Why Most Companies Underinvest in Martech

▼ Summary
– The gap between marketing technology capabilities and team execution continues to grow, as studies show organizations buy platforms that outpace their people’s skills.
– Managing marketing as a growth engine ranks last in skills among senior marketers, with 41% citing hiring as their top challenge and 44% of those focused on training having no programs.
– Under-skilled talent is a key hurdle for 34% of martech buyers, while 47% face stack complexity and integration challenges, leading to redundant tools and increased operational burden.
– Organizations should budget 15–20% of annual software license cost for training, one full-time role per three to four core platforms for process and operations, and 10–15% of total martech spend for data governance.
– Every dollar spent on software without corresponding investment in people and process risks producing nothing measurable, as most CMOs cannot measure martech ROI.

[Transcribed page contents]
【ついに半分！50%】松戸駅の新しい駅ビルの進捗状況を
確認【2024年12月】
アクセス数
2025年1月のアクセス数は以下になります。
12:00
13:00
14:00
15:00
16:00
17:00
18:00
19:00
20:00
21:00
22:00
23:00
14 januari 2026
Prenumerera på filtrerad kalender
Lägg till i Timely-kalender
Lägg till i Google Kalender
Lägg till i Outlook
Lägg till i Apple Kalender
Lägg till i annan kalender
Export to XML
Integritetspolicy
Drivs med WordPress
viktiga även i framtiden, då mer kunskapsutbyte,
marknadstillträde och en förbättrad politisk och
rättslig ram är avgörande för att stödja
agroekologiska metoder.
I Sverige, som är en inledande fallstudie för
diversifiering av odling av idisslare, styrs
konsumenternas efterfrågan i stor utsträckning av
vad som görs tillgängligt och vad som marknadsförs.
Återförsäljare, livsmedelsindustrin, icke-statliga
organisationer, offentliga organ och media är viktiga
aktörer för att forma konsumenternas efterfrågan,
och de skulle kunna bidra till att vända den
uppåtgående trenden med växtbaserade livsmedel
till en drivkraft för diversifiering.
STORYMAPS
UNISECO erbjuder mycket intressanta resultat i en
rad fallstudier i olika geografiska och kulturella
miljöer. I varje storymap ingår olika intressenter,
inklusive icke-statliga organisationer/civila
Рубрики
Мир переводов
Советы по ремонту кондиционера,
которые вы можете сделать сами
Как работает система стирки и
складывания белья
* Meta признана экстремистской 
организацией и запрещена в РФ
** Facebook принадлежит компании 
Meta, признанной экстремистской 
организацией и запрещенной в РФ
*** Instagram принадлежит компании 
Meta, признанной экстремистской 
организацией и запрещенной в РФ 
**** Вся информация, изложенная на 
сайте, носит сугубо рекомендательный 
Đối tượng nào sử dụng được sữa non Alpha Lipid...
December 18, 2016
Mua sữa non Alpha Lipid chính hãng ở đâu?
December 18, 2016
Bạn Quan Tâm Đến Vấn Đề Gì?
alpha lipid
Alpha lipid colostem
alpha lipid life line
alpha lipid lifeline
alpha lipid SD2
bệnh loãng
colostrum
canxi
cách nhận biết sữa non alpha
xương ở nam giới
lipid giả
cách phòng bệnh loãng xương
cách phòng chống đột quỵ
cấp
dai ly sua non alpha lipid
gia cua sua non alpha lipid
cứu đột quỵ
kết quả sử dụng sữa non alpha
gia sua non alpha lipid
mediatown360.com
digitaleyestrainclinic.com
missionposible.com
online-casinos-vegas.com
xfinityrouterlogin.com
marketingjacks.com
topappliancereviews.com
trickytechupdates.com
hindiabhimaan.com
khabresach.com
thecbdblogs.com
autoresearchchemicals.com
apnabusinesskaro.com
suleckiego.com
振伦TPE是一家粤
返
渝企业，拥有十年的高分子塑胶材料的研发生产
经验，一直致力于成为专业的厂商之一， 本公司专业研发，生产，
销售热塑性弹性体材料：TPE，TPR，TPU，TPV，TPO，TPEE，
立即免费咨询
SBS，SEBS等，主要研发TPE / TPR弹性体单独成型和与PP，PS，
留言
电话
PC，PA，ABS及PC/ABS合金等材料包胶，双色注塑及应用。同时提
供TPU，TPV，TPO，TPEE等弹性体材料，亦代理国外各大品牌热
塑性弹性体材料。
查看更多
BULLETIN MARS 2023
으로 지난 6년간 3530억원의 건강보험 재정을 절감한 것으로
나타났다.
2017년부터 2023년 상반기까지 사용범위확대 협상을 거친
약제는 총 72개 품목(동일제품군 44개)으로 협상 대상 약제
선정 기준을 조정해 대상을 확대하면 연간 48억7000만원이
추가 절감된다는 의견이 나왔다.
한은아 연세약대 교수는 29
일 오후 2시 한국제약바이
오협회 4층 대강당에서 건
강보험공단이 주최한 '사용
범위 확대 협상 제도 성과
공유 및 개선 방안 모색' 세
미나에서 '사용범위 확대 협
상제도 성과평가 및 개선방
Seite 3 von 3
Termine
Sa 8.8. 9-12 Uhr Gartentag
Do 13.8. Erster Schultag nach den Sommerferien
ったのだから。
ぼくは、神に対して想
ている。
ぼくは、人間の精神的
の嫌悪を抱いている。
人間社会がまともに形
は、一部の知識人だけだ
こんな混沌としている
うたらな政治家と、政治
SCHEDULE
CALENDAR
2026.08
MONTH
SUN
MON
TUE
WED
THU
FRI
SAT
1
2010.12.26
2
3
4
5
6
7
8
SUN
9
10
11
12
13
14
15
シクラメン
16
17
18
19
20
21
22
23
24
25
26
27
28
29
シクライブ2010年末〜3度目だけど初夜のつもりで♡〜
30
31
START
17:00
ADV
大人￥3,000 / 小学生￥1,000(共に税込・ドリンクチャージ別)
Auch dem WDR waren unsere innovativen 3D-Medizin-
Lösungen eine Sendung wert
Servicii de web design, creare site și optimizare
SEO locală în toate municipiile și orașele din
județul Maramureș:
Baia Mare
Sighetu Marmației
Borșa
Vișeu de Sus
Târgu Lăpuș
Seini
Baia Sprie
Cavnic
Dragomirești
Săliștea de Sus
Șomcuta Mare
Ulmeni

## Tasks for this exercise
#1 Decide whether each statement agrees with the martech underinvestment summary, answering yes or no and quoting the words from the summary that settle it. (a) The summary advises budgeting 15–20% of annual software license cost for training. (b) According to the summary, 34% of martech buyers face stack complexity and integration challenges. (c) The summary says managing marketing as a growth engine ranks first in skills among senior marketers.
#2 According to the martech underinvestment summary, what share of total martech spend should organizations budget for data governance?
#3 Proceed with the martech underinvestment summary, picking up after its final point.

## Responses by task
#1
(a) Yes: "Organizations should budget 15–20% of annual software license cost for training"
(b) No: "47% face stack complexity and integration challenges"
(c) No: "Managing marketing as a growth engine ranks last in skills among senior marketers"

#2 10–15% of total martech spend.

#3
Your marketing team finally got the green light on that new platform 18 months ago. It promised better scoring, cleaner integrations, and the personalization engine everyone wanted. Fast forward to today, and campaign velocity hasn’t budged, lead quality looks identical, and the CEO is still asking the same tough questions about marketing’s contribution to revenue.
The platform itself likely isn’t the problem. Organizations with strong execution can squeeze impressive results out of average tools. Meanwhile, teams with weak execution routinely underutilize even the most sophisticated systems. The martech industry has spent years obsessing over which platforms to buy while ignoring a far more direct question: Can your team actually put any platform to work?
Three recent studies, each approaching the issue from a different angle, converge on the same uncomfortable conclusion. The gap between what marketing technology can do and what marketing teams can execute continues to widen.
The 34th edition of The CMO Survey asked senior marketing leaders to rate their skills across multiple areas. Managing marketing as a growth engine ranked dead last. Enabling talent and developing marketing capabilities sat just above it. Hiring the right people is the single biggest challenge for 41% of these leaders. Among those who cited training as their top concern, 44% said their organizations have no training programs at all.
That skills deficit directly impacts technology performance. McKinsey’s 2025 martech research found that 34% of buyers cite under-skilled talent as a key hurdle to getting value, while 47% point to stack complexity and integration challenges. When researchers dug deeper through interviews, many organizations claiming operational maturity lacked the core enablers to back it up.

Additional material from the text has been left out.